Segment Start: Source information

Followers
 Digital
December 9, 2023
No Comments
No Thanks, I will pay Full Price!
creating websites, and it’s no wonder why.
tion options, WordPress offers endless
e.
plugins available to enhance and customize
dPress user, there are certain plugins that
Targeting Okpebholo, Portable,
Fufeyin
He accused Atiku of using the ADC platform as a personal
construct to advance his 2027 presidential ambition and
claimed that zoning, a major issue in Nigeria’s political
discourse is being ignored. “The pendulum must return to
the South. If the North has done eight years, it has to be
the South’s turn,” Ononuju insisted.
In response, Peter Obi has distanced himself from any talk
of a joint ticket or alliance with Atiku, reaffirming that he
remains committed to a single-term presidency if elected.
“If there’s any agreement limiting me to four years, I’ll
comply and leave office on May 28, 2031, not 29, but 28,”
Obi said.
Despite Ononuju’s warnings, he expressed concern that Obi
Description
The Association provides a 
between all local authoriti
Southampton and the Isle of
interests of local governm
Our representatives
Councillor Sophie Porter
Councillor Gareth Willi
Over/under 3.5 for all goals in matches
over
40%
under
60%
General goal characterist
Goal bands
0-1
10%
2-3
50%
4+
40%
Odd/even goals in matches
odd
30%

Segment End: Source information

[Aim of the exercise]
Reproduce every line of the data above verbatim, preserving its original order.

[Output of the task]
Followers
 Digital
December 9, 2023
No Comments
No Thanks, I will pay Full Price!
creating websites, and it’s no wonder why.
tion options, WordPress offers endless
e.
plugins available to enhance and customize
dPress user, there are certain plugins that
Targeting Okpebholo, Portable,
Fufeyin
He accused Atiku of using the ADC platform as a personal
construct to advance his 2027 presidential ambition and
claimed that zoning, a major issue in Nigeria’s political
discourse is being ignored. “The pendulum must return to
the South. If the North has done eight years, it has to be
the South’s turn,” Ononuju insisted.
In response, Peter Obi has distanced himself from any talk
of a joint ticket or alliance with Atiku, reaffirming that he
remains committed to a single-term presidency if elected.
“If there’s any agreement limiting me to four years, I’ll
comply and leave office on May 28, 2031, not 29, but 28,”
Obi said.
Despite Ononuju’s warnings, he expressed concern that Obi
Description
The Association provides a 
between all local authoriti
Southampton and the Isle of
interests of local governm
Our representatives
Councillor Sophie Porter
Councillor Gareth Willi
Over/under 3.5 for all goals in matches
over
40%
under
60%
General goal characterist
Goal bands
0-1
10%
2-3
50%
4+
40%
Odd/even goals in matches
odd
30%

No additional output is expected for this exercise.